### PROBLEM TO SOLVE
Pictures excluded, return every entry exactly, please.

Camera geometry data:
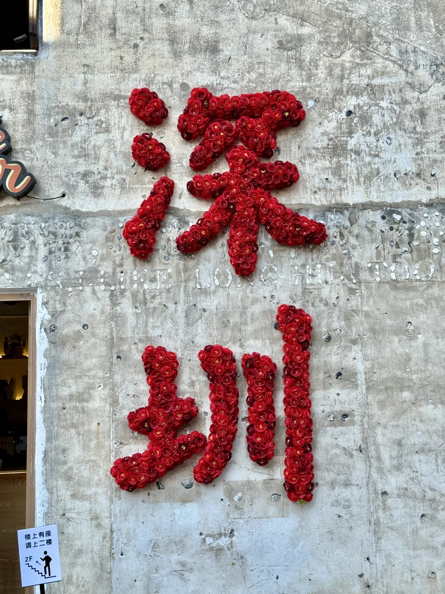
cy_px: 297
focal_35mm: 48
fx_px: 823
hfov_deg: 30.3
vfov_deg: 39.7
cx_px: 222
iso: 64
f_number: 1.78
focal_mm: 6.76
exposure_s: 1/1013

### YOUR SOLUTION
cy_px: 297
focal_35mm: 48
fx_px: 823
hfov_deg: 30.3
vfov_deg: 39.7
cx_px: 222
iso: 64
f_number: 1.78
focal_mm: 6.76
exposure_s: 1/1013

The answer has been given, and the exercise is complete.